Daraus ergeben sich zwei Konsequenzen. Einmal steigt der Reifenabrieb auf dem unebenen Straßenbelag und dann müssen viel mehr Straßen viel öfters repariert werden. Beides fällt mit voller Wucht auf Elektroautobesitzer zurück:

  1. Das Intervall für den Kauf neuer Reifen sinkt weiter, vor allem da sich die Relevanz der Reifenqualität analog zum zunehmendem Fahrzeuggewicht verhält.
  2. Entweder wird die KFZ-Steuer erhöht oder aber eine Maut oder sonstige Sondergebühren eingeführt, um die Kosten für die vermehrten Straßenarbeiten auf die Autobesitzer umzulegen.
  3. Die Notwendigkeit zur Umfahrung von Baustellen wird noch mehr Zeit kosten, als es heute schon der Fall ist.

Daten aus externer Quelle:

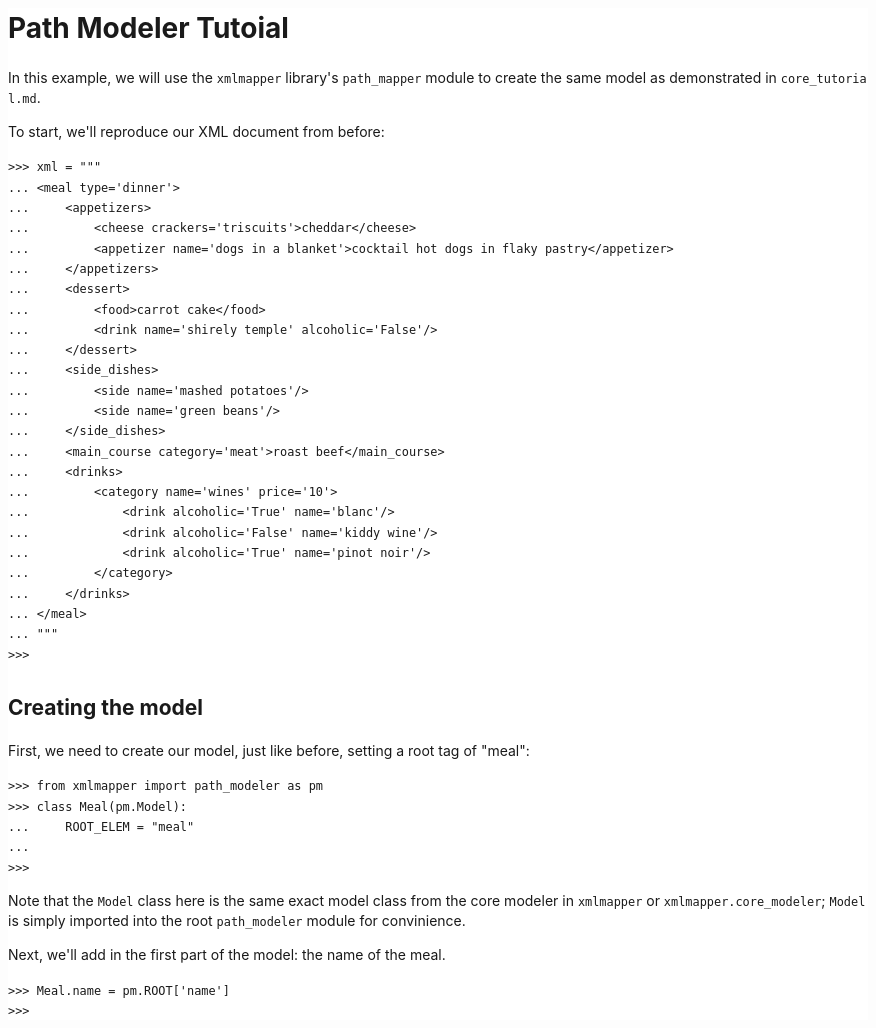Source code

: Path Modeler Tutoial
====================

In this example, we will use the `xmlmapper` library's `path_mapper` module to
create the same model as demonstrated in `core_tutorial.md`.

To start, we'll reproduce our XML document from before:

    >>> xml = """
    ... <meal type='dinner'>
    ...     <appetizers>
    ...         <cheese crackers='triscuits'>cheddar</cheese>
    ...         <appetizer name='dogs in a blanket'>cocktail hot dogs in flaky pastry</appetizer>
    ...     </appetizers>
    ...     <dessert>
    ...         <food>carrot cake</food>
    ...         <drink name='shirely temple' alcoholic='False'/>
    ...     </dessert>
    ...     <side_dishes>
    ...         <side name='mashed potatoes'/>
    ...         <side name='green beans'/>
    ...     </side_dishes>
    ...     <main_course category='meat'>roast beef</main_course>
    ...     <drinks>
    ...         <category name='wines' price='10'>
    ...             <drink alcoholic='True' name='blanc'/>
    ...             <drink alcoholic='False' name='kiddy wine'/>
    ...             <drink alcoholic='True' name='pinot noir'/>
    ...         </category>
    ...     </drinks>
    ... </meal>
    ... """
    >>>

Creating the model
------------------

First, we need to create our model, just like before, setting a root tag
of "meal":

    >>> from xmlmapper import path_modeler as pm
    >>> class Meal(pm.Model):
    ...     ROOT_ELEM = "meal"
    ...
    >>>

Note that the `Model` class here is the same exact model class from the core
modeler in `xmlmapper` or `xmlmapper.core_modeler`; `Model` is simply imported
into the root `path_modeler` module for convinience.

Next, we'll add in the first part of the model: the name of the meal.

    >>> Meal.name = pm.ROOT['name']
    >>>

  4. Eventuell könnte es trotz allem zu temperaturabhängigen Fahrverboten kommen, wie ich sie ganz oben umrissen habe. Jedoch mit dem Unterschied, dass alle davon betroffen sind und nicht nur die kleine Minderheit der LKWs, die in meinem Modell lediglich ihre Zuladung verringern müssten.

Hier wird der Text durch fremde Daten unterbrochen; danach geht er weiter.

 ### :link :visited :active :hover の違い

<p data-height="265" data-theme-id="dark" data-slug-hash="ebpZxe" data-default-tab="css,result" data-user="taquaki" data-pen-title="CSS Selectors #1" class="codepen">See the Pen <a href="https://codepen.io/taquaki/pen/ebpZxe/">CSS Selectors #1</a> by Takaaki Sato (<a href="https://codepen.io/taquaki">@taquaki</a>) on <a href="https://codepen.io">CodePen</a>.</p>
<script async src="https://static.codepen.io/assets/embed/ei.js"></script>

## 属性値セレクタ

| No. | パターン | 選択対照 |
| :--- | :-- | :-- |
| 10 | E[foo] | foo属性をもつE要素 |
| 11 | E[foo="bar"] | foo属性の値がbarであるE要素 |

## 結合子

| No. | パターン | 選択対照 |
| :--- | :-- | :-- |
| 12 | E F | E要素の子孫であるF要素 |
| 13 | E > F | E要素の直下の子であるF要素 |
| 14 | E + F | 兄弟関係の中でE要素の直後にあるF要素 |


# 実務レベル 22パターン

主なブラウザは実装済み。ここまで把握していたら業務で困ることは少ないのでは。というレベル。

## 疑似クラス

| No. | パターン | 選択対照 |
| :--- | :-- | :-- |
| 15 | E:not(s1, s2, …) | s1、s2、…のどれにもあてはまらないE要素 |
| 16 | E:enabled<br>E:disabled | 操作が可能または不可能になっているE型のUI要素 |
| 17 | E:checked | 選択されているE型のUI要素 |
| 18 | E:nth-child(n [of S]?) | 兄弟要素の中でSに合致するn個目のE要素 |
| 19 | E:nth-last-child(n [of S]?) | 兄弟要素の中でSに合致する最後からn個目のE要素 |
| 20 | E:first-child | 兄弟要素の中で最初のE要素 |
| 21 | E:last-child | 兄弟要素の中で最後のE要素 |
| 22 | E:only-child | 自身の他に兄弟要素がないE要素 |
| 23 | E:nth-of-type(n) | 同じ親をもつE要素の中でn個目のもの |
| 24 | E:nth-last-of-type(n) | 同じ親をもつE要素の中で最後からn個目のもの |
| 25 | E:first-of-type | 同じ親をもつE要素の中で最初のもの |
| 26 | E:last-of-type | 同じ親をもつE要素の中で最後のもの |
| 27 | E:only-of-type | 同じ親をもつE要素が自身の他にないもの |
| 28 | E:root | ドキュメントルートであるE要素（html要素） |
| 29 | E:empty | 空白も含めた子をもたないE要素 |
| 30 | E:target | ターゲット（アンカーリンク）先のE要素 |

Neben den genannten Punkten gibt es weitere, wie etwa der verringerte Fahrkomfort für alle jene, die auf eine Rikscha umsteigen mussten und sich nun ungefedert einen Weg durch die von den Elektroautos verursachte Schlaglochhölle bahnen mussten. Ich bin mir sicher, dass der allgemeine – und vor allem erzwungene – Umstieg auf Elektroautos weitere versteckte Kosten für die Konsumenten bereithält.

Abschließend bleibt nur zu hoffen, dass möglichst bald konkurrenzfähige Passagierdrohnen auf den Markt kommen und den Pendlerverkehr entlasten. Denn im Unterschied zur leicht erniedrigenden Rikscha während diese durchaus ein veritabler Ersatz für das Auto, der überdies genau das halten würde, was alle anderen stets versprechen: Mobile Zukunft.